Serena Williams and the Toronto Tempo Are Coming for the WNBA


We’ve reached the end of another week. But before we clock out for the weekend, we’re giving credit where it’s due. Serena Williams and the Toronto Tempo are the latest champions in our Winner of the Week series.

The first WNBA team founded outside the United States—the Toronto Tempo—just got a major new investor: none other than tennis legend Serena Williams. Forever an advocate for women in sports, Williams put her money where her mouth is and announced on March 3 that she was becoming a co-owner of the team, which will begin playing in 2026. “New court, new game. 🏀,” Williams wrote on Instagram to announce the partnership. Kicking off Women’s History Month right!

Technically the league still needs to approve Williams’s investment, per People, but according to a press release from the team, once that’s settled she’s going to help design the uniforms and other merch. “This moment is not just about basketball; it is about showcasing the true value and potential of female athletes—I have always said that women’s sports are an incredible investment opportunity,” Williams said in the release.

Instagram content

This content can also be viewed on the site it originates from.

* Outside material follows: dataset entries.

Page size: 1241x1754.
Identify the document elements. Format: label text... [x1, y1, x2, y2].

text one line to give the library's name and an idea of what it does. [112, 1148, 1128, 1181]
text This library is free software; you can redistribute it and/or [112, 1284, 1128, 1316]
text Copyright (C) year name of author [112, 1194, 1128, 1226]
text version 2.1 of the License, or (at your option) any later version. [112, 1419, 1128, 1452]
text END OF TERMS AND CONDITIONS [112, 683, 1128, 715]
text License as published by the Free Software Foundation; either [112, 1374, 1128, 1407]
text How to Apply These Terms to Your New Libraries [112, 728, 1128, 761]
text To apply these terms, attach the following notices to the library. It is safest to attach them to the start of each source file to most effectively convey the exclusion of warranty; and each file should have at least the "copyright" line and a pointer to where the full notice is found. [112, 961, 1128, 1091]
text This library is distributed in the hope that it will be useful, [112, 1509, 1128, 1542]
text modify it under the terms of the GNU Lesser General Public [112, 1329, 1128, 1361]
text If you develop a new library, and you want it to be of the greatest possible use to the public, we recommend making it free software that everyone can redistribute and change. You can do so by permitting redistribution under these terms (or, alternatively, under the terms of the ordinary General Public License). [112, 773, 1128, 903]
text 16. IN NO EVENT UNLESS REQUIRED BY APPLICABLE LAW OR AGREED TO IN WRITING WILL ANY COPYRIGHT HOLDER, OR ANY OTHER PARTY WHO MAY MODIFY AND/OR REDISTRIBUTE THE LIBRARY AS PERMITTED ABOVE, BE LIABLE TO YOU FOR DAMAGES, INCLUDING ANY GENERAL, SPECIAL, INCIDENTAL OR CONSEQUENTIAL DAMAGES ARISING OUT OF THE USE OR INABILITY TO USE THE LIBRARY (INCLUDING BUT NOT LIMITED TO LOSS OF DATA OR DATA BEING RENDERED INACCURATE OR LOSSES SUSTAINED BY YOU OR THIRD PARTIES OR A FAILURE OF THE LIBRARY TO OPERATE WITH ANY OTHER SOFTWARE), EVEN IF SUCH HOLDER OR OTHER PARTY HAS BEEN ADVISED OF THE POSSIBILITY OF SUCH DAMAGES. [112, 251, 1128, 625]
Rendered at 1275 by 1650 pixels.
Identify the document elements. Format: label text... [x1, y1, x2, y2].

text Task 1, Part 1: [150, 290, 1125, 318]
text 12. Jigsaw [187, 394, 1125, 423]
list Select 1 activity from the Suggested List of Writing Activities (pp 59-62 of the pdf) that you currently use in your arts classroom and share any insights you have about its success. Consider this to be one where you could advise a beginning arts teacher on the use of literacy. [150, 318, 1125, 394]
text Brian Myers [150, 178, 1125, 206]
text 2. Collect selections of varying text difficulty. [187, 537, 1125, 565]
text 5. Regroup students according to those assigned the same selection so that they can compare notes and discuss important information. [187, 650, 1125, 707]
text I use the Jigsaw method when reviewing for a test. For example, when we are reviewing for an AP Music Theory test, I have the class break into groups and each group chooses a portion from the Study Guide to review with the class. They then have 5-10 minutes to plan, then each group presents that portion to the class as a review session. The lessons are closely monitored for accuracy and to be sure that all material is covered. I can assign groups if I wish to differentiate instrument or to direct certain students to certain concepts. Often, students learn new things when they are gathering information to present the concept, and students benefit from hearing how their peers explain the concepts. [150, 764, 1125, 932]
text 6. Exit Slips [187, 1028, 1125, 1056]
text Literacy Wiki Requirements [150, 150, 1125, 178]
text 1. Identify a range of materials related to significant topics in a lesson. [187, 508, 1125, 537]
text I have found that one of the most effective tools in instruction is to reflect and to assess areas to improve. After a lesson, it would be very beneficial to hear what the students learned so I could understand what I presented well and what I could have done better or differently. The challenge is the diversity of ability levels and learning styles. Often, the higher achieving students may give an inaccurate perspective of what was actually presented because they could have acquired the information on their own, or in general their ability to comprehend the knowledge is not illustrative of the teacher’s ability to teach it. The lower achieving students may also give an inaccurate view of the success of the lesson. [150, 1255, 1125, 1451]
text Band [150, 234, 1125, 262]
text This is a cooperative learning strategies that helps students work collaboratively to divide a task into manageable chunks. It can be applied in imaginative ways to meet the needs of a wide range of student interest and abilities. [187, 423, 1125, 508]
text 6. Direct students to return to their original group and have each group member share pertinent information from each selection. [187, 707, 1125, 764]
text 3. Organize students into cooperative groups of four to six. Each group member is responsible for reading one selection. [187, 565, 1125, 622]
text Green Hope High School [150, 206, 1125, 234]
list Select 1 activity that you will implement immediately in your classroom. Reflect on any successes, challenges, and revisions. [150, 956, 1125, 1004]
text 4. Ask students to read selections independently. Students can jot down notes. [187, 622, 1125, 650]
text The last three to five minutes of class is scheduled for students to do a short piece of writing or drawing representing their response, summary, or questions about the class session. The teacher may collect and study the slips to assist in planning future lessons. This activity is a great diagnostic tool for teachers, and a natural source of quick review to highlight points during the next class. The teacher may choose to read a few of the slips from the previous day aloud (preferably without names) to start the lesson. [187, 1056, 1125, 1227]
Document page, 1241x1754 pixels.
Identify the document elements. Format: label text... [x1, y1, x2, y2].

There is no part of this that isn’t perfect. Last year was huge for women’s basketball, with Caitlin Clark and Angel Reese making their respective college games into must-watch sports television, then bringing that energy and attention to the WNBA after they were drafted in the first round. And of course, they aren’t the only exciting rookies—a personal highlight of last year for me was seeing Cameron Brink play for the Sparks before an injury took her out for the season. That buzz, coupled with excitement over athletes like Ilona Maher, Simone Biles, and Katie Ledecky at the Olympics made 2024 the year of “everyone watches women’s sports.”

Women’s sports has always needed boosters. Kobe Bryant was a major supporter of the WNBA. Geena Davis, inspired after starring in A League of Their Own, has been a champion for Title IX for over two decades now. Williams herself already has a minority stake in Los Angeles women’s soccer team Angel City, whose principal owner is her husband, Alexis Ohanian. Angel City was cofounded by Natalie Portman and boasts a long roster of celebrity investors, as do a handful of other NWSL teams; Brittany Mahomes is a co-owner of the Kansas City Current; Michelle Williams of Destiny’s Child has a minority stake in the Chicago Sky.

But there’s no one like Serena. She is a cultural force, widely regarded as our greatest living athlete, a woman whose childhood was turned into an Oscar-winning film, who danced at the Super Bowl, who stands for complete domination of her sport and has earned the respect of even the most begrudging misogynists. For her to use her platform to elevate a new franchise is commendable—for her to invest in it is downright helpful. Serena Williams believes that this WNBA team will be profitable, which the league currently is not. That’s huge.

She easily could have gone the Tom Brady route and taken a gig commentating on tennis matches for a hefty salary. She could open the Serena Williams Sports Academy and earn do-gooder points. She could probably have a talk show if she wanted. And Williams may still take any of those paths, but for her to join the women pouring money into women’s sports instead of just cashing out is a real boost.

In April 2024, Macaela MacKenzie, author of Money, Power, Respect: How Women in Sports Are Shaping the Future of Feminism, reflected on the “Caitlin Clark effect” in an essay for Glamour, writing, “Equality for women’s sports starts with equal opportunity, equal pay, and equal investment…We’ve seen epic athletes before…But time after time, the excitement fades…It’s up to us to keep up the momentum.”

Williams’s investment is obviously not a one-and-done deal that fixes the patriarchy, but it absolutely is a sign of growing, not fading, momentum. It’s not a vanity project or symbolic stamp of approval. It has the potential to grow the league significantly. If 2026 is the year the WNBA taps into an international market, creates merch that flies off the shelves and attracts the A-listers who regularly sit courtside to watch the men? Grand slam dunk. Sorry, had to.